I've had nightmares my whole life. I now have severe insomnia. I'm sent to counseling because most people think I'm crazy. But not only do I have these nightmares, I also have nightmares (or premonitions of people dying. Close friends and family and sometimes people I don't even know) these happen months /weeks/ and even days before the deaths occur, which really sucks and hurts me mentally and emotionally.
I had dreams that my best friend was going to die in an ATV accident for months. And I was the last person to talk to him the day he died (in an ATV accident). I had warned him many times and that day when he said he was going to go ride his ATV for a while I warned him again and he brushed it off and said he's wear his helmet for me.
I passed out and had a dream of him wrecking and dying while it was actually happening. My mother called me as soon as I woke up (freaked out by the dream) and she told me he was dead and how it happened. I was sick to my stomach for weeks. I wouldn't talk to anyone for weeks other than his (my friend's) mom through e-mail.

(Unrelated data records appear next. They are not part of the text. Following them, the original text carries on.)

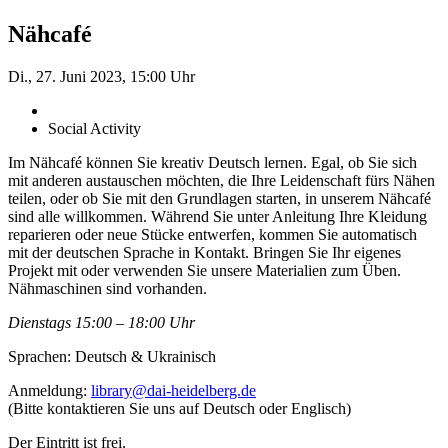
Nähcafé
Di., 27. Juni 2023, 15:00 Uhr
Social Activity
Im Nähcafé können Sie kreativ Deutsch lernen. Egal, ob Sie sich
mit anderen austauschen möchten, die Ihre Leidenschaft fürs Nähen
teilen, oder ob Sie mit den Grundlagen starten, in unserem Nähcafé
sind alle willkommen. Während Sie unter Anleitung Ihre Kleidung
reparieren oder neue Stücke entwerfen, kommen Sie automatisch
mit der deutschen Sprache in Kontakt. Bringen Sie Ihr eigenes
Projekt mit oder verwenden Sie unsere Materialien zum Üben.
Nähmaschinen sind vorhanden.
Dienstags 15:00 – 18:00 Uhr
Sprachen: Deutsch & Ukrainisch
Anmeldung:
library@dai-heidelberg.de
(Bitte kontaktieren Sie uns auf Deutsch oder Englisch)
Der Eintritt ist frei.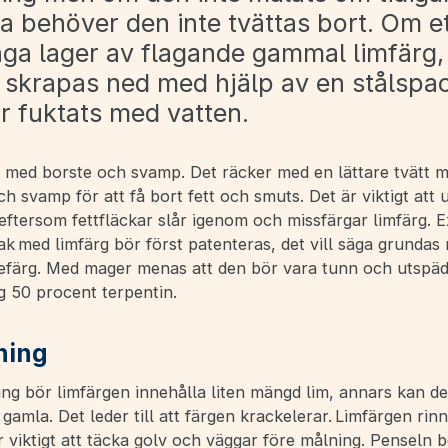
ra behöver den inte tvättas bort. Om et
ga lager av flagande gammal limfärg,
 skrapas ned med hjälp av en stålspac
ar fuktats med vatten.
 med borste och svamp. Det räcker med en lättare tvätt m
h svamp för att få bort fett och smuts. Det är viktigt att 
, eftersom fettfläckar slår igenom och missfärgar limfärg. 
k med limfärg bör först patenteras, det vill säga grundas
jefärg. Med mager menas att den bör vara tunn och utspä
 50 procent terpentin.
ning
g bör limfärgen innehålla liten mängd lim, annars kan de
 gamla. Det leder till att färgen krackelerar. Limfärgen rinn
r viktigt att täcka golv och väggar före målning. Penseln 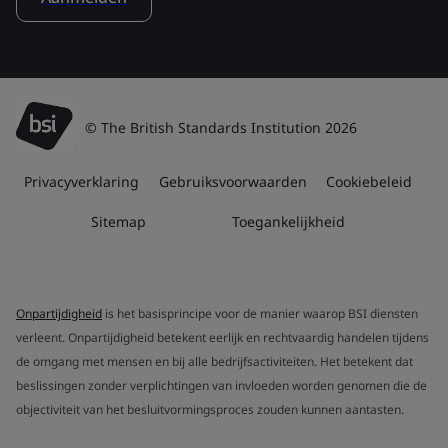
© The British Standards Institution 2026
Privacyverklaring
Gebruiksvoorwaarden
Cookiebeleid
Sitemap
Toegankelijkheid
Onpartijdigheid
is het basisprincipe voor de manier waarop BSI diensten
verleent. Onpartijdigheid betekent eerlijk en rechtvaardig handelen tijdens
de omgang met mensen en bij alle bedrijfsactiviteiten. Het betekent dat
beslissingen zonder verplichtingen van invloeden worden genomen die de
objectiviteit van het besluitvormingsproces zouden kunnen aantasten.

Since then those dreams happen almost every night (whether it is about the same person for a few weeks or different people. It doesn't go away.) my mother doesn't understand that it is hard for me to sleep at night and when I do sleep either the dreams make me feel like I'm getting no rest, they wake me up over and over again throughout the night, or they don't want to LET me out of them but I feel drained when I "wake up".
I've been diagnosed with severe depression by 4 doctors and 2 councilors over the last 5 years. I don't know if I'm crazy or what, but I don't like these dreams and I don't feel like I'm in control. But I do believe there is a reason I get these nightmares (premonitions). I just don't know what it is yet. If there is ANYONE who can help me, PLEASE do. I could really use it.